Kondisi Ekonomi Indonesia Triwulan I 2025

Negara-negara berkembang dengan ketergantungan tinggi terhadap ekspor menjadi kelompok yang paling terdampak. Thailand mengalami koreksi pertumbuhan hingga 1,1% poin, Vietnam 0,9% poin, Filipina 0,6%, dan Meksiko 1,7%. Indonesia sendiri mengalami penurunan proyeksi sebesar 0,4% poin menjadi 4,7%.

6741
Resiliensi Ekonomi Indonesia

(Vibiznews-Kolom) Di tengah ketidakpastian global yang semakin kompleks, Indonesia menampilkan ketahanan ekonomi yang kuat. Komite Stabilitas Sistem Keuangan (KSSK), yang terdiri dari Menteri Keuangan, Gubernur Bank Indonesia, Ketua Dewan Komisioner OJK, dan Ketua Dewan Komisioner LPS, menyampaikan hasil rapat berkala kedua tahun 2025 pada 17 April lalu. Laporan tersebut mencerminkan bagaimana Indonesia terus berupaya menjaga stabilitas sistem keuangan dan memelihara pertumbuhan ekonomi di tengah tekanan global yang meningkat.

Perang dagang dan ketidakpastian ekonomi

Memasuki awal 2025, perekonomian global masih dibayangi ketegangan perdagangan akibat kebijakan tarif Amerika Serikat. Pemerintahan Presiden Donald Trump memicu eskalasi perang dagang dengan kebijakan tarif resiprokal terhadap negara-negara mitra dagang, terutama Tiongkok. Ketegangan ini bukan hanya berdampak pada dua negara tersebut, tetapi juga mengguncang kestabilan sistem perdagangan global secara keseluruhan.

Baca juga : Kondisi Ekonomi Indonesia Dua Bulan Pertama 2025

International Monetary Fund (IMF) melalui World Economic Outlook edisi April 2025 menurunkan proyeksi pertumbuhan ekonomi global tahun ini menjadi 2,8%, dari sebelumnya 3,3%. Sementara itu, proyeksi tahun 2026 juga turun menjadi 3% dari 3,3%. Penurunan tersebut mencerminkan kekhawatiran atas dampak kebijakan proteksionis dan ketegangan geopolitik terhadap aktivitas ekonomi internasional.

Negara-negara berkembang dengan ketergantungan tinggi terhadap ekspor menjadi kelompok yang paling terdampak. Thailand mengalami koreksi pertumbuhan hingga 1,1% poin, Vietnam 0,9% poin, Filipina 0,6%, dan Meksiko 1,7%. Indonesia sendiri mengalami penurunan proyeksi sebesar 0,4% poin menjadi 4,7%. Meski demikian, penurunan ini masih relatif kecil karena ekonomi Indonesia ditopang oleh permintaan domestik yang kuat dan keterkaitan perdagangan internasional yang lebih moderat dibanding negara lain.

• [Informasi yang Diberikan]
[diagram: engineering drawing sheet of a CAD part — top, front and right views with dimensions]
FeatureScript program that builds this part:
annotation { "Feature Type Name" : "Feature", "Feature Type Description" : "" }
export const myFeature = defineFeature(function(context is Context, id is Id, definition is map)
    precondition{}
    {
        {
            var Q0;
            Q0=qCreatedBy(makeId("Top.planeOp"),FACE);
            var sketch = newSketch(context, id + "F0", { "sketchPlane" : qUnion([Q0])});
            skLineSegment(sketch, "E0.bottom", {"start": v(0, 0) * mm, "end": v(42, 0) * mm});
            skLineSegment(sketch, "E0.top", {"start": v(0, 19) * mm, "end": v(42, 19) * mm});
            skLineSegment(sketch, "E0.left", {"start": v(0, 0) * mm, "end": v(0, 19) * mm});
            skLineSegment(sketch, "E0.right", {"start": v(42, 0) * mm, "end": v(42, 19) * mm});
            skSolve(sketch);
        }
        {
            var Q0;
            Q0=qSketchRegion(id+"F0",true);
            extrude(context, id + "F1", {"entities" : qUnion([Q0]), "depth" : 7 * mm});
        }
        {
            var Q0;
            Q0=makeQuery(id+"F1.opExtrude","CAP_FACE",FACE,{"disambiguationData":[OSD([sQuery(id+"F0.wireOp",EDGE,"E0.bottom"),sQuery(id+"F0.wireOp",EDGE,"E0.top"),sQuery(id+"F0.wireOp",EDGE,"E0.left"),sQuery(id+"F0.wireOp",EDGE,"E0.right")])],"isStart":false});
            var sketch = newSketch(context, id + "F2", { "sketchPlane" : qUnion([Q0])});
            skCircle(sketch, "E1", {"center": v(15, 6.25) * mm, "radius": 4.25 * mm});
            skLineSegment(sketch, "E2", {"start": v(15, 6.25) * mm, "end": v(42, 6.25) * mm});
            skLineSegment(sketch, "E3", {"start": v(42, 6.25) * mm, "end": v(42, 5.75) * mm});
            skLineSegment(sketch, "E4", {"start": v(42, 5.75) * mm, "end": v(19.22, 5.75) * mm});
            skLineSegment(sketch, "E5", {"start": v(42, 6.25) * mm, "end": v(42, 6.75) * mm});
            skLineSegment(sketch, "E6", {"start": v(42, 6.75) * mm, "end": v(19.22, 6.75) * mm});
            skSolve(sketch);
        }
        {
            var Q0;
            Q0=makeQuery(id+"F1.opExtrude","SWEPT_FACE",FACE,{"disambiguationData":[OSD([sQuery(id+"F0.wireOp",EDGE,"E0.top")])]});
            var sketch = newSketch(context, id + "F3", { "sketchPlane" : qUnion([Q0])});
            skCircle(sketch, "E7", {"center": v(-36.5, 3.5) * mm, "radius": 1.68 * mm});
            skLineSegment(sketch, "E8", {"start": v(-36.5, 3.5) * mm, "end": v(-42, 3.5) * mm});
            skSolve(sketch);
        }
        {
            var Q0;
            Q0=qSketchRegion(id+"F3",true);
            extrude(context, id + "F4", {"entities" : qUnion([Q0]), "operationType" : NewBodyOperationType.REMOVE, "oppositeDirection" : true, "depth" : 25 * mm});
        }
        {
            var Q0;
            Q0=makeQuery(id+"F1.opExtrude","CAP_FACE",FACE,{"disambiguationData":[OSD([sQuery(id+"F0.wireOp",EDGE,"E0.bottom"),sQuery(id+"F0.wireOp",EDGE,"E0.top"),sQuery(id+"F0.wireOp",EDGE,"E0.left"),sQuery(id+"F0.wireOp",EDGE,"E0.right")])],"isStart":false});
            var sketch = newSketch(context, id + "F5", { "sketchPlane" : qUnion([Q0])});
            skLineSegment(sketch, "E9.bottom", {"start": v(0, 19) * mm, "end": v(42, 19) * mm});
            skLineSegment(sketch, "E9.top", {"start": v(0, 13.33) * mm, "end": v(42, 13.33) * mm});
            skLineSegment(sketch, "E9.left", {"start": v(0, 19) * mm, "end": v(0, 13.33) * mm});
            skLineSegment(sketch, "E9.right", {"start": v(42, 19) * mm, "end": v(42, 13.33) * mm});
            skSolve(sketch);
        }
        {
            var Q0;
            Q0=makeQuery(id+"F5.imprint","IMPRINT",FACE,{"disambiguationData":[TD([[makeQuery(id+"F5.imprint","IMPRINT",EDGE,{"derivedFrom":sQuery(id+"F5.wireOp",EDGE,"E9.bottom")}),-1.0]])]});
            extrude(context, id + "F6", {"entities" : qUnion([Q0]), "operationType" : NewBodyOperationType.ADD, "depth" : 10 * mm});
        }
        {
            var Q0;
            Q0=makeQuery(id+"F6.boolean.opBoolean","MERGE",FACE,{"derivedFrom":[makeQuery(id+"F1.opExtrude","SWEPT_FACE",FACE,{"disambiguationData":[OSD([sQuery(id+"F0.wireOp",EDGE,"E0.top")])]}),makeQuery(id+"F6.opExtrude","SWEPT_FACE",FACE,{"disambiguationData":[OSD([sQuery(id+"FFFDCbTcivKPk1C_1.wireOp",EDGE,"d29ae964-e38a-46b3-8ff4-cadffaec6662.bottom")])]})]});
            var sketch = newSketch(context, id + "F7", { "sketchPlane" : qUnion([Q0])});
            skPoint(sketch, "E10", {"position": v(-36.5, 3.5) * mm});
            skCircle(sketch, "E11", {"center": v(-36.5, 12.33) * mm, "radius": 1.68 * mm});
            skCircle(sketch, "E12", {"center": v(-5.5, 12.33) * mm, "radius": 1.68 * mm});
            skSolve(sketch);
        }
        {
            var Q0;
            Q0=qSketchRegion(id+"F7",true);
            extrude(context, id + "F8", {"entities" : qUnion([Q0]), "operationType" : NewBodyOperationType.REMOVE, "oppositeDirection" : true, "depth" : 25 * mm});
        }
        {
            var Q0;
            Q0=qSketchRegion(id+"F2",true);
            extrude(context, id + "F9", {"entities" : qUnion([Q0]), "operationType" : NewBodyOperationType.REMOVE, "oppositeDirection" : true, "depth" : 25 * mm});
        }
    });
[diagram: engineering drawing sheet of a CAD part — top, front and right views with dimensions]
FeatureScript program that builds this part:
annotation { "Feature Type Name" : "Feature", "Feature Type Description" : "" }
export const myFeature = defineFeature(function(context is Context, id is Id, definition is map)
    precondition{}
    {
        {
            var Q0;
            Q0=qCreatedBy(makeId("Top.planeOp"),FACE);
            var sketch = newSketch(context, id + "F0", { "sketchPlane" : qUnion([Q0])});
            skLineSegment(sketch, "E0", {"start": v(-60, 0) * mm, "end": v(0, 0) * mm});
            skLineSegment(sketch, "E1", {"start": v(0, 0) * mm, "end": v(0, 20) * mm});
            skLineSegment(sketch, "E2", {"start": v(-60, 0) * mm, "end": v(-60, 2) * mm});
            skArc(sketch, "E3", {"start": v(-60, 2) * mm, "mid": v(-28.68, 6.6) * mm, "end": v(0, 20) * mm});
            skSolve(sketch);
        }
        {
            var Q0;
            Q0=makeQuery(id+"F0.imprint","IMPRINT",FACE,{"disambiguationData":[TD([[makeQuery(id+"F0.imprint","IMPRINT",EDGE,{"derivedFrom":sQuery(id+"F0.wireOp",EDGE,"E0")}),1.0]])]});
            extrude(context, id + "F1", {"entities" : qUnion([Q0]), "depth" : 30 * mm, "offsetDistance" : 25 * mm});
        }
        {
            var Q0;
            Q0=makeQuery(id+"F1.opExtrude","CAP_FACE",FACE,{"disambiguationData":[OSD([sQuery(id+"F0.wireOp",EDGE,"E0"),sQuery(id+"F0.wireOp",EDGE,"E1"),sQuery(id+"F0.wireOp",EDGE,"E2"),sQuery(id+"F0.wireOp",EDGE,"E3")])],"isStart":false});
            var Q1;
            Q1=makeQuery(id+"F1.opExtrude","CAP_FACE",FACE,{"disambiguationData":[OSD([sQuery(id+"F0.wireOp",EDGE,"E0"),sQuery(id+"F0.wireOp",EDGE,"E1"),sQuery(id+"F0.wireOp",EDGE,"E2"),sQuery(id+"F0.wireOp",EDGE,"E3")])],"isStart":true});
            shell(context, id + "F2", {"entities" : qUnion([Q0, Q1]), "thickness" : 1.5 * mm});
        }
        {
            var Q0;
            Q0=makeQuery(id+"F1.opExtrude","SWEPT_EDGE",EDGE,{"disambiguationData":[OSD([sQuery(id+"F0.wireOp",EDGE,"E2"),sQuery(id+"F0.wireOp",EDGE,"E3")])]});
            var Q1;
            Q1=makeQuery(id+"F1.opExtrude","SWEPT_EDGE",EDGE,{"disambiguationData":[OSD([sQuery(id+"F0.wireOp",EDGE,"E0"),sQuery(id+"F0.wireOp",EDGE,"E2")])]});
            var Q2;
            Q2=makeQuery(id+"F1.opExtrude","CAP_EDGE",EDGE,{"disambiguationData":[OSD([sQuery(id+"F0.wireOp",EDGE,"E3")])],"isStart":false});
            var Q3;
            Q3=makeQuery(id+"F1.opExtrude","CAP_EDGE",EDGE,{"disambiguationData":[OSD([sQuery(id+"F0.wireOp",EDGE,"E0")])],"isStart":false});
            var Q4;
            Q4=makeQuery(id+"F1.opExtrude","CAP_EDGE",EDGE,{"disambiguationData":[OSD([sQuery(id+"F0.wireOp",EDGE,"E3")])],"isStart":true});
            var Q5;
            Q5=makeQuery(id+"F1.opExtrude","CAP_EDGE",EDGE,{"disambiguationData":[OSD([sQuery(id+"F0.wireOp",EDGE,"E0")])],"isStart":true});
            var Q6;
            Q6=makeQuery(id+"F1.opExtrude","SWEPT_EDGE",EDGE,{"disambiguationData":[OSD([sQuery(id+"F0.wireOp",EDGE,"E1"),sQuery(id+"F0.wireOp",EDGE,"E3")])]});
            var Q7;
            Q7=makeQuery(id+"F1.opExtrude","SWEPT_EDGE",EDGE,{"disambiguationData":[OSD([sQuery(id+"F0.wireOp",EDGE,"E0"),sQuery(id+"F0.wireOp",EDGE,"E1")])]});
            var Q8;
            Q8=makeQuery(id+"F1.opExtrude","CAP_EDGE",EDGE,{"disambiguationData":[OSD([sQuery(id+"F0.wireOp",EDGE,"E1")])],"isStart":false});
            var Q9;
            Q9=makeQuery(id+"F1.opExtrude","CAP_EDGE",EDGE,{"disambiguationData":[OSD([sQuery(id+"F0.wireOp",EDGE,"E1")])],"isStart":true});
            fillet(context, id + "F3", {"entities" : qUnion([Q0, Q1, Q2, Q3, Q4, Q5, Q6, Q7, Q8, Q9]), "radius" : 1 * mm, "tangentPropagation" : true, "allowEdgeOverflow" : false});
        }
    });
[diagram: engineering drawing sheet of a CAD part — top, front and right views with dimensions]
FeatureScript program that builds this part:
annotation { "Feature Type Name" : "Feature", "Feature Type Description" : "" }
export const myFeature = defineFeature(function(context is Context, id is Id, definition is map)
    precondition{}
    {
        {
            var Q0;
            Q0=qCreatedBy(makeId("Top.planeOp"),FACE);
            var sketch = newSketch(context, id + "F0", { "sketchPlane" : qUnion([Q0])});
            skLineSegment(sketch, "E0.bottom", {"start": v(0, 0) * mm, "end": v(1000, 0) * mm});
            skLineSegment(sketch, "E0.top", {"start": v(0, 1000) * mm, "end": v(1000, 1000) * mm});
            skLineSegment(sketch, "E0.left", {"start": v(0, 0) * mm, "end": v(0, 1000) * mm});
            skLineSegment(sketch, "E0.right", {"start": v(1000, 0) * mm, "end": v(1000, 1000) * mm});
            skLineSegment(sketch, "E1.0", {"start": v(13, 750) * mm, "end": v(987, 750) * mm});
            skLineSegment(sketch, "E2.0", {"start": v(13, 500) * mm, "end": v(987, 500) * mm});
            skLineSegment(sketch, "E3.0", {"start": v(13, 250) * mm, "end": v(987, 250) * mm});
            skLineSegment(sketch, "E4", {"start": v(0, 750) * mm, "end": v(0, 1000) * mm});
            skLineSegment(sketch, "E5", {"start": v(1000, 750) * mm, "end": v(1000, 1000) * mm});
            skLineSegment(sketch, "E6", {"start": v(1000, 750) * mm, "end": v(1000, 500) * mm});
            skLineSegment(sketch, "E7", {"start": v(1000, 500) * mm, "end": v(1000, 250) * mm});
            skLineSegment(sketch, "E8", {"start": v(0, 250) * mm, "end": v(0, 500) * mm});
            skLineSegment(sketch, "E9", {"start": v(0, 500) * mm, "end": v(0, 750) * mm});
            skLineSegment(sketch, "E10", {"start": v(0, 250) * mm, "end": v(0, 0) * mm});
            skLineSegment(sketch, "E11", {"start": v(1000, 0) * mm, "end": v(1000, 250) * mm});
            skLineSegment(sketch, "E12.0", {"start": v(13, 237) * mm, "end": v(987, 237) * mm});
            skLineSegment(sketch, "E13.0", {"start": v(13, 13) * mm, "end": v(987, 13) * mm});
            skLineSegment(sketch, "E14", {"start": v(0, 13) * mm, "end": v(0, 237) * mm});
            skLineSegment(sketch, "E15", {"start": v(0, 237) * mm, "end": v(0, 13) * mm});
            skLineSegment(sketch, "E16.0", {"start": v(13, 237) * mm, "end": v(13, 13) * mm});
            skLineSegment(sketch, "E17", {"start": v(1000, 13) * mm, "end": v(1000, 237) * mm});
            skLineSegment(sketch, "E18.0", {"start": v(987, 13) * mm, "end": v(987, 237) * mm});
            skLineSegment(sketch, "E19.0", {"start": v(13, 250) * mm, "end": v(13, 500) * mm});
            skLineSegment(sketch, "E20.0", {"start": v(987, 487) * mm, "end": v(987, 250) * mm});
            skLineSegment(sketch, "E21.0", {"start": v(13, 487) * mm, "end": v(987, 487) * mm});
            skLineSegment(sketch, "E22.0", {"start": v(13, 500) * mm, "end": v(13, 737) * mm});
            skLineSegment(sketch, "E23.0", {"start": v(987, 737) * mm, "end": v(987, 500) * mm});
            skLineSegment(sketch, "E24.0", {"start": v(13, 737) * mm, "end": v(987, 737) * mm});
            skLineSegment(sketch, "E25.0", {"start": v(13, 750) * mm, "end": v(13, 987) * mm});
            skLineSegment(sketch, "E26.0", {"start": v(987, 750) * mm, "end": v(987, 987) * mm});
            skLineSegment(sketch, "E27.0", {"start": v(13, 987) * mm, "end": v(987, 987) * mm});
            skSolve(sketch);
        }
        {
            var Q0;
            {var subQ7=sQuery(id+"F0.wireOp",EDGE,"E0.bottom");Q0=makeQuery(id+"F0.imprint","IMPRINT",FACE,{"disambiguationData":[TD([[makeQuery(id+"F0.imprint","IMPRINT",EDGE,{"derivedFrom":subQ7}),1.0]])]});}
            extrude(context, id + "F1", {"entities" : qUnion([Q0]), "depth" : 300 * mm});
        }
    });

• [Permintaan] Lanjutkan artikel tentang ekonomi Indonesia triwulan I 2025 mulai dari sesudah kalimat terakhirnya.

• [Hasil Tugas]
Dampak kebijakan tarif dan respons internasional

Ketegangan dagang antara AS dan Tiongkok meningkat setelah kedua negara saling menaikkan tarif impor hingga lebih dari 100%. Beberapa negara memilih jalur diplomasi untuk merespons kebijakan AS, tetapi langkah retaliasi dari Tiongkok menciptakan tekanan tambahan terhadap prospek ekonomi global. Akibatnya, terjadi pelarian modal ke aset aman (safe haven assets) seperti emas dan surat utang negara-negara maju, serta pelemahan mata uang negara berkembang.

Di tengah gejolak ini, pemerintah AS akhirnya menunda pemberlakuan tarif resiprokal selama 90 hari untuk negara-negara yang tidak melakukan retaliasi. Namun, tarif dasar sebesar 10% tetap diberlakukan secara universal. Keputusan ini menciptakan ketidakpastian tambahan dalam perencanaan dan investasi lintas negara.

Ketahanan domestik dan prospek ekonomi Indonesia

Di tengah tekanan eksternal tersebut, Indonesia menunjukkan performa ekonomi yang tetap tangguh. Konsumsi rumah tangga tetap menjadi penggerak utama pertumbuhan, terutama didorong oleh belanja pemerintah menjelang Hari Raya Idulfitri 1446 H dalam bentuk Tunjangan Hari Raya (THR), bantuan sosial, dan insentif fiskal lainnya.

Investasi juga mengalami peningkatan, ditopang oleh keberlanjutan proyek strategis nasional dan keyakinan produsen yang tercermin dari aktivitas manufaktur yang masih berada di zona ekspansi. Khususnya, investasi nonbangunan seperti pengadaan alat berat dan mesin mendukung pertumbuhan ekonomi dari sisi suplai.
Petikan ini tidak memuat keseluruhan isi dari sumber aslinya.